A slate of bills intended to fight opioid addiction moved forward in the Oklahoma House this week.
Senate Bill 1128 requires electronic prescribing, which experts see as the most effective step the state can take in reducing the supply of the addictive painkillers. That measure, however, now calls for an e-prescribing pilot program in counties with populations of more than 200,000 to evaluate the practice.
That makes some doctors exempt.
"It’s very expensive. The reason we wrote the exemptions in there for private practice physicians that don’t have computers is because it costs $40,000 to put in your office and it’s $400 a month to maintain," said Rep.
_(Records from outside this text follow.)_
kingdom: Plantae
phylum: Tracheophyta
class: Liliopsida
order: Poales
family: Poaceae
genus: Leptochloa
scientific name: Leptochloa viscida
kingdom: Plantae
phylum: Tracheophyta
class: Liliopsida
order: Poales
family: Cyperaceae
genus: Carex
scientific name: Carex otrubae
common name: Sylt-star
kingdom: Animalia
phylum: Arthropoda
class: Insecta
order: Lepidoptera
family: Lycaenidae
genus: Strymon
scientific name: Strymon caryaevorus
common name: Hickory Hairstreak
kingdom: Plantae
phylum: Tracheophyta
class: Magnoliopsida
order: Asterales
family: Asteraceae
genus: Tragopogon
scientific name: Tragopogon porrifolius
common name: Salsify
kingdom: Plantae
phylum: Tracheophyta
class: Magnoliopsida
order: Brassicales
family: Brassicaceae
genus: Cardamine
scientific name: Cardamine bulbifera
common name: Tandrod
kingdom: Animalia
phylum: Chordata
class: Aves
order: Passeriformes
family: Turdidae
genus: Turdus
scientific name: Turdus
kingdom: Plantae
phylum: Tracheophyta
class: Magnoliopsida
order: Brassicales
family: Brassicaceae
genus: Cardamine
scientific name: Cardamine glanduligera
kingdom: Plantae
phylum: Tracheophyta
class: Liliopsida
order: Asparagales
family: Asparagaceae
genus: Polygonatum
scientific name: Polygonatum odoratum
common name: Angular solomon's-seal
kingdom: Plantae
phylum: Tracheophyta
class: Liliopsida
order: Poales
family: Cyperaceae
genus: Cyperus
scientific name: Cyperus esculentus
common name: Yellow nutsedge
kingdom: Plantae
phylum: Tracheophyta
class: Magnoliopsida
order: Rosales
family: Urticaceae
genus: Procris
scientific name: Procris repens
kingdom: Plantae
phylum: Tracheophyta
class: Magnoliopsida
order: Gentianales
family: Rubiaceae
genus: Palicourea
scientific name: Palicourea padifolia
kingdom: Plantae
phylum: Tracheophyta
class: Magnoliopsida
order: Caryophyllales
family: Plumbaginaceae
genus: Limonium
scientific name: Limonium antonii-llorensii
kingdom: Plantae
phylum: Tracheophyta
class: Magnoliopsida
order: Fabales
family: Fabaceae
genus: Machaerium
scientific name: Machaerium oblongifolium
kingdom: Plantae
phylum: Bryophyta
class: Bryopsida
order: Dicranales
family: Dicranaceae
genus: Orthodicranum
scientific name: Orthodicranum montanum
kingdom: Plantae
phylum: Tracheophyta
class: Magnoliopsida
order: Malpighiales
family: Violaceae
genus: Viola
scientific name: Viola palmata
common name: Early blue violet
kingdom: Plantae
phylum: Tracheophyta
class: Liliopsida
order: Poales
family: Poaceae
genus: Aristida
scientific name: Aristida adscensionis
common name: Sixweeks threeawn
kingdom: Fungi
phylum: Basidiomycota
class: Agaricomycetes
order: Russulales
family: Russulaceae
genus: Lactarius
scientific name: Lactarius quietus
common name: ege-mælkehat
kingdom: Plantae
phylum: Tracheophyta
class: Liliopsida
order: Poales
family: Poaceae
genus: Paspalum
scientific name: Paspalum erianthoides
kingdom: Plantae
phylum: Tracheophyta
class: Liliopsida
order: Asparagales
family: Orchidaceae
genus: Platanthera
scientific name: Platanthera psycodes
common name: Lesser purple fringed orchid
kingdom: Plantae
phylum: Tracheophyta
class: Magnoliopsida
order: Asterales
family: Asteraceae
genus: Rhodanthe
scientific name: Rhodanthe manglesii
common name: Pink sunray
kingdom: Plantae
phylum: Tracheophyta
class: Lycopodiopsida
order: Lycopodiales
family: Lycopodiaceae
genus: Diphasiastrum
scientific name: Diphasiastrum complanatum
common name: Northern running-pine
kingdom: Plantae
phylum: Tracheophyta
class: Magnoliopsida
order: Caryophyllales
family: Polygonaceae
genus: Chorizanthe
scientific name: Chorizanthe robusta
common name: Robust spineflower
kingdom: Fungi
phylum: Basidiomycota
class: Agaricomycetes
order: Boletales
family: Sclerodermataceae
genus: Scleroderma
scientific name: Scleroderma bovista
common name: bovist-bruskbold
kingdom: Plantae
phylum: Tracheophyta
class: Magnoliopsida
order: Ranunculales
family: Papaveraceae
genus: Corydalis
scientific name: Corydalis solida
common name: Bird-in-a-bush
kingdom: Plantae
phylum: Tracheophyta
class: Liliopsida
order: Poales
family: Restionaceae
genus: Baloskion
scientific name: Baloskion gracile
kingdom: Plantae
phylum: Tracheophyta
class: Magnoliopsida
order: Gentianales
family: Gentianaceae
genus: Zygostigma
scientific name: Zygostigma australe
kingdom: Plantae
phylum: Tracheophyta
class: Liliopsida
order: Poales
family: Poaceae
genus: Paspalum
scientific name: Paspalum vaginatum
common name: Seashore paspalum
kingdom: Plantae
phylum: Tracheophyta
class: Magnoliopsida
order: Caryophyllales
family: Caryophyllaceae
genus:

Dale Derby.
With a House bill on e-prescribing also advancing, the measures will go to conference committee.
Another measure approved by the House Judiciary Committee would limit how many doses of an opioid patients get.
Senate Bill 1446 limits initial prescriptions for opioids to a seven-day supply. A second seven-day supply cannot be prescribed for at least seven days.
Derby said whether patients must be seen again before that second prescription is at doctors’ discretion.
"Most of this is acute injuries, acute trauma, either surgeries or something of that nature. So, they may or may not be seen, but it allows for the prescription to be written without being seen," Derby said.
Longer courses of opioids require regular attempts to get patients taking less of them, onto another drug or into another form of pain management. The law would not apply to terminally ill patients, people with cancer or nursing home residents.
Bills creating a Good Samaritan law and limiting opioid prescriptions also advanced from the judiciary committee.
Gov. Mary Fallin has already signed a bill criminalizing possession of fentanyl, a powerful and often deadly narcotic painkiller increasingly being cut into heroin.